If God spoke those promises to Abraham and Moses did not pen them down until centuries later, what should we take from Paul’s usage of the word “scripture” as it preached to Abraham. If Abraham did not have written word to look at and only the promise of God through voice and personal visitation, then we can firmly state with the sincerest of conviction that the Scriptures themselves are of the same standard and authority as God’s spoken voice. The mindset “we just can’t know for sure” flatly denies the stamp of approval that God gave His Book as authoritative to the fullest degree. (II Timothy 3:16-17) While I, like most of God’s children, sometimes yearn to have those times of God’s thunder of promise in audible fashion, consider just how much better it is today. Abraham did not have the New Testament epistles that dictated in glorious fashion the work of God and finished work of Christ. He did not have the wonderful accounts of His Saviour during His time here, nor of the accounts of the Lord’s faithful church in the early days after Christ’s ascension back to glory.

What Abraham had was indeed glorious, for He was the Friend of God (James 2:23) that heard God speak, but he still knew very little of the details of how God would do it and eventually did do it. Did Abraham know the name of His Saviour? Did Abraham know about the Lord’s church that He would establish in this world? Did Abraham know many of the things recorded in the New Testament? The Scriptures that we have today record for us the name of Jesus, the borders and beauty of the church, and many other magnificent things such as the resurrection and second coming of Christ. These Scriptures that we have to live by and ultimately draw hope from (Romans 15:4) bear the same weight as what God spoke to Abraham. Not only do they have the same weight, but they give us today richer and fuller insights than people had before they were written.
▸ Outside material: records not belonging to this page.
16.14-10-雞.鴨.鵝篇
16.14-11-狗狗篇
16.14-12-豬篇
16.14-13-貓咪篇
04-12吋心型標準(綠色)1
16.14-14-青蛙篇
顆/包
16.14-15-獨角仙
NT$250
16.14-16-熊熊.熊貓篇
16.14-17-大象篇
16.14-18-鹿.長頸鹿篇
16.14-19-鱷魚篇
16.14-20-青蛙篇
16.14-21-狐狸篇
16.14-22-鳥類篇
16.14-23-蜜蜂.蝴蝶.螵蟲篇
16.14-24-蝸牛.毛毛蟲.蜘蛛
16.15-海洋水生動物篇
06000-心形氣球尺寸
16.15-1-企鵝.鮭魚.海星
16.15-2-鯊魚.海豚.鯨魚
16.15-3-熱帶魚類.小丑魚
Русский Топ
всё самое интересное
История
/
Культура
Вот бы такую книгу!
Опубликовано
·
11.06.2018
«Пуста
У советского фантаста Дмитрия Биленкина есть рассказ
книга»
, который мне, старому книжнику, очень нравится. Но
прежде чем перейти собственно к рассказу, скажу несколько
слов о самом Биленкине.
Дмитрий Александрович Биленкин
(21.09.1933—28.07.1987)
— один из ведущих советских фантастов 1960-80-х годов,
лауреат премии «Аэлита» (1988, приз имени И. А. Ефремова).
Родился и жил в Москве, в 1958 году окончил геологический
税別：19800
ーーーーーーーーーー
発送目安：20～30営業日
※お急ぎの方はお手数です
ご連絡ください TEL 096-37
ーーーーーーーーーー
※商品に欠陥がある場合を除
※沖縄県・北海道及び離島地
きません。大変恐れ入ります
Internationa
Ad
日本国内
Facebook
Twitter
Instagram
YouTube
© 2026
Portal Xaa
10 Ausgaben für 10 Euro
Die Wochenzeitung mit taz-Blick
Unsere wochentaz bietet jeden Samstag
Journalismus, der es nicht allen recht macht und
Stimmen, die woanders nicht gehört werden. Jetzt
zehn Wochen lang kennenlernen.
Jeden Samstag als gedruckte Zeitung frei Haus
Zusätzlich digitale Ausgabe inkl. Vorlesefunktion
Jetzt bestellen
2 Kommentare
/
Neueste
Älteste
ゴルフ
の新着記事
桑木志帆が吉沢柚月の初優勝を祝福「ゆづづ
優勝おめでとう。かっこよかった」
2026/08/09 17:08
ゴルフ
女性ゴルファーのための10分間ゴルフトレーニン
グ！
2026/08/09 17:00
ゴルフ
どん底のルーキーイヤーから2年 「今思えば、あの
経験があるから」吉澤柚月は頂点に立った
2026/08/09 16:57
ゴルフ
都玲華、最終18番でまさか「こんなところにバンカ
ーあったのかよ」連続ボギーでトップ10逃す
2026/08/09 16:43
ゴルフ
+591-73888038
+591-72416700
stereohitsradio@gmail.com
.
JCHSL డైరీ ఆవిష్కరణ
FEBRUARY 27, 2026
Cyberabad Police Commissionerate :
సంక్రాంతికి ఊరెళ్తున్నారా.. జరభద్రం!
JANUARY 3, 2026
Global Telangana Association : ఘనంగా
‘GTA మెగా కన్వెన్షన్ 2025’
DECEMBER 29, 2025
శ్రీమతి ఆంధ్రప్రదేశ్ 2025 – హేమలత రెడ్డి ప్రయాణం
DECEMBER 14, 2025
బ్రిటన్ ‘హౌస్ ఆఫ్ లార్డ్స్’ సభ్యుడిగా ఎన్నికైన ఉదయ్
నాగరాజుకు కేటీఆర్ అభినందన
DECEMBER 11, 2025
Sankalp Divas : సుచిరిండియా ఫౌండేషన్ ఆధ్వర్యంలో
What is our standard today? Or worse, do we live like we really have one? Whether folks might think of themselves or others as their standard, may we perish all such thoughts. The scripture is given by the direct moving of the hand of God (II Peter 1:19-21), and we can be assured that what it says is right every time. We can know some things for sure, for the word of God says so. It is the measuring stick for everything else. Is something true or false? Is something right or wrong? Will this happen or not? If the Scriptures declare one way or another, rest assured friends that that is the way it is. Just as surely as if God speaks it Himself, just as surely are these words of life written in verity.